Pablo Picasso, Salvador Dalì che fine hanno fatto?
Se i sogni fanno crescere i bambini, i miti, cristallizzazione dei sogni collettivi, permettono ad una società di essere quello che è.
Ma i miti bisogna saperli prima individuare e poi interpretare.
Chi sono i miti di oggi?
A guardare bene questi “ miti “ d’oggi che senza essere dei – lumi – sono dei “ scintillamenti” di breve durata, svaniscono nel nulla senza lasciare traccia di se, non sono nulla e nulla si ricorderà di essi, stereotipi ideologici e socio-politici del nostro tempo.
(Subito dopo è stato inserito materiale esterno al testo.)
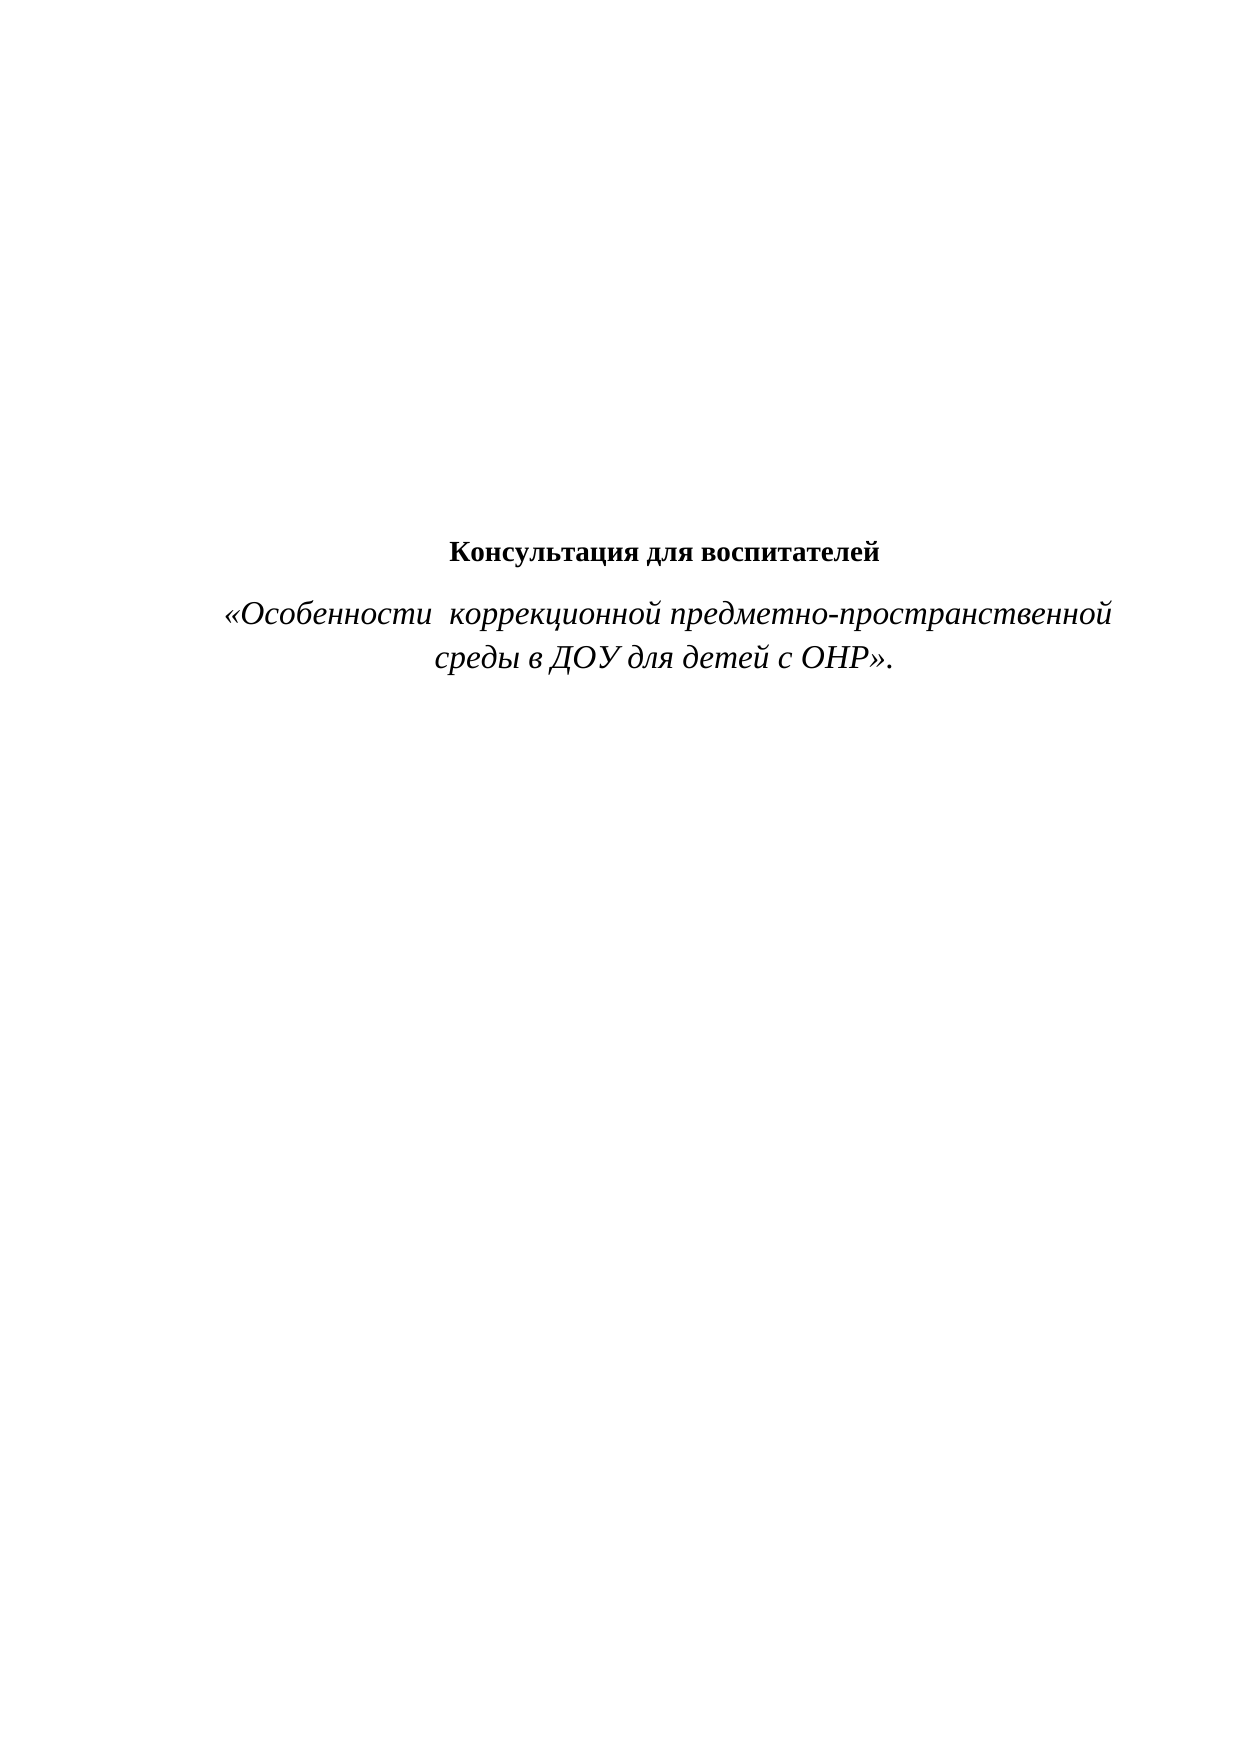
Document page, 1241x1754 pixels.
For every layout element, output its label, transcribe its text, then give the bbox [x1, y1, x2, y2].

Ogni epoca deve sapere elaborare l’atlante del suo immaginario, per fissare dei punti di riferimento e identificare il “ re segreto “ che la governa nel profondo, al di la dei poteri apparenti.
Sono dei re di carta, durano quel tanto per guadagnare e godere un benessere personale; queste icone d’oggi avendo una irradiazione, esercitano sui ragazzi una fascinazione quasi immediata, è una decadenza lenta e inarrestabile. Siamo ormai lontani dalla mitologia dell’Illuminismo, ma il mito resta un faro che illumina il mondo per com’è.
Ricordo Ulisse, un mito, una figura eterna che ancora adesso brucia l’anima oscura del mondo!
Ricordo la “ Venere “ di Botticelli, la donna più bella nella storia dell’Arte, segue la figura di Nudo Sdraiato di Modigliani ….. ma Picasso, Salvador Dalì? Non se ne parla più, svaniti nel nulla, macerati dal famoso “ re segreto “ che fine hanno fatto?
Amo di Salvador Dalì “ La persistenza della memoria “ (in catalano: La persistència de la memòria è del 1931). Dal 1934 il dipinto si trova nella collezione di New York.
Picasso ….. il ritmo flamenco,e Salvador Dalì, entrambi meravigliosa espressione della follia della bellezza e della vita!
Picasso , una certa “ summa “ in cui confluiscono l’intera immaginazione dell’Artista e tutti i temi a lui cari: dal mondo della corrida e dei cantaores ( cantanti di flamenco), al paesaggio mediterraneo, ma non è tutto si è ispirato soprattutto a elementi prettamente spagnoli, quali la “ Celestina” e Don Chisciotte, e alla vita quotidiana della sua terra d’origine: quella presente nei ricordi di esule durante il regime di Francisco Franco.
Come sarebbe apparso agli occhi di Picasso il mondo di oggi?
Lui che è stato contemporaneamente, storia, fantasia, avventura, sogni ….. ha vissuto senza curarsi mai delle ansie o delle profonde inquietudini che spesso cercava, portandole a galla, di esorcizzare; ma piuttosto aprendosi alla percezione del mondo esterno …. fosse quello odierno, sicuramente lo avrebbe definito: folle e grottesco, stupido, ignorante.
E che proprio per questo egli – anima – con amazzoni,giocolieri, odalische e cortigiane, ballerine, cavalieri, gladiatori, maschere, ha rappresentato gli aspetti del quotidiano essere nella sopravvivenza.
Picasso non è stato soltanto il più grande del suo tempo, ma uno dei più grandi in assoluto!
Chi era Picasso?
Pablo Picasso ha denunciato attraverso la sua opera gli orrori delle guerre, delle dittature e della violenza. Mediante la sua arte ha cercato di capire se stesso, l’uomo e il mondo intorno a lui, sperimentando e cambiando il proprio punto di vista negli anni (i “periodi” di Picasso, tutti contraddistinti da differenti colori).
Instancabile sperimentatore di tecniche e di linguaggi espressivi, Pablo disegnò, dipinse e scolpì incessantemente fin da ragazzino, e nonostante abbia attraversato vari generi e correnti, la sua arte è sempre stata riconoscibile.